### [TRY IT]
For the word "items", copy every line of the material that includes it.

### [DATA RECORDS]
+---+

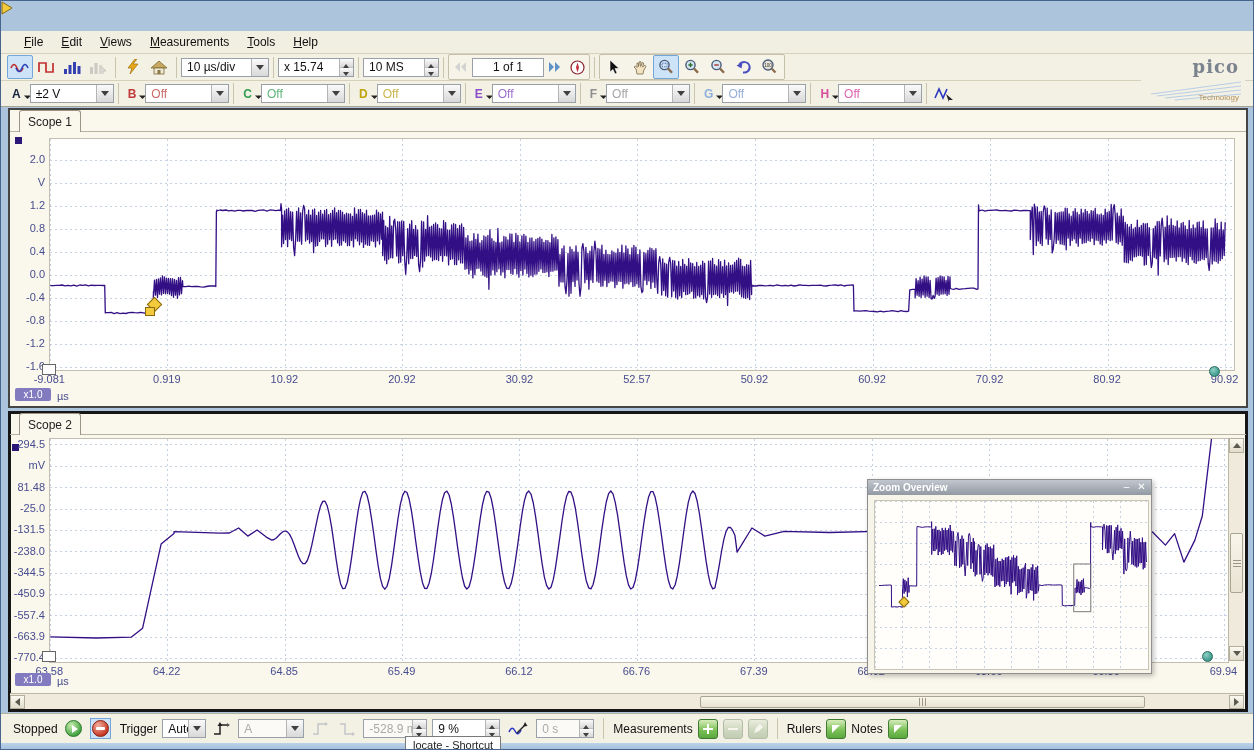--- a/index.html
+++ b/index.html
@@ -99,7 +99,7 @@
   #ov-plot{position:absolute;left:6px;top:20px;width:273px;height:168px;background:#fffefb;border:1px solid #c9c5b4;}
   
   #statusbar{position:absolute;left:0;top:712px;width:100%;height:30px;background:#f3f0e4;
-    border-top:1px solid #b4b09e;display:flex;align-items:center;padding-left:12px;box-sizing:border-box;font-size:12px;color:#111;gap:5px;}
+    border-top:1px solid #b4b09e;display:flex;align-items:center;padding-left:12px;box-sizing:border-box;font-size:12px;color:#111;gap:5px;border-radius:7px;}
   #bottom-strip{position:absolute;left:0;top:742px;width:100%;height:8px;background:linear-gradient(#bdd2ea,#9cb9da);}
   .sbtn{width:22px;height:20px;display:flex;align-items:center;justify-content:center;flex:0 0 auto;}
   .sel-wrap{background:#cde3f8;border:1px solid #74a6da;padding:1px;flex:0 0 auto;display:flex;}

+---+

### [ANSWER TO THE PROBLEM]
-    border-top:1px solid #b4b09e;display:flex;align-items:center;padding-left:12px;box-sizing:border-box;font-size:12px;color:#111;gap:5px;}
+    border-top:1px solid #b4b09e;display:flex;align-items:center;padding-left:12px;box-sizing:border-box;font-size:12px;color:#111;gap:5px;border-radius:7px;}
   .sbtn{width:22px;height:20px;display:flex;align-items:center;justify-content:center;flex:0 0 auto;}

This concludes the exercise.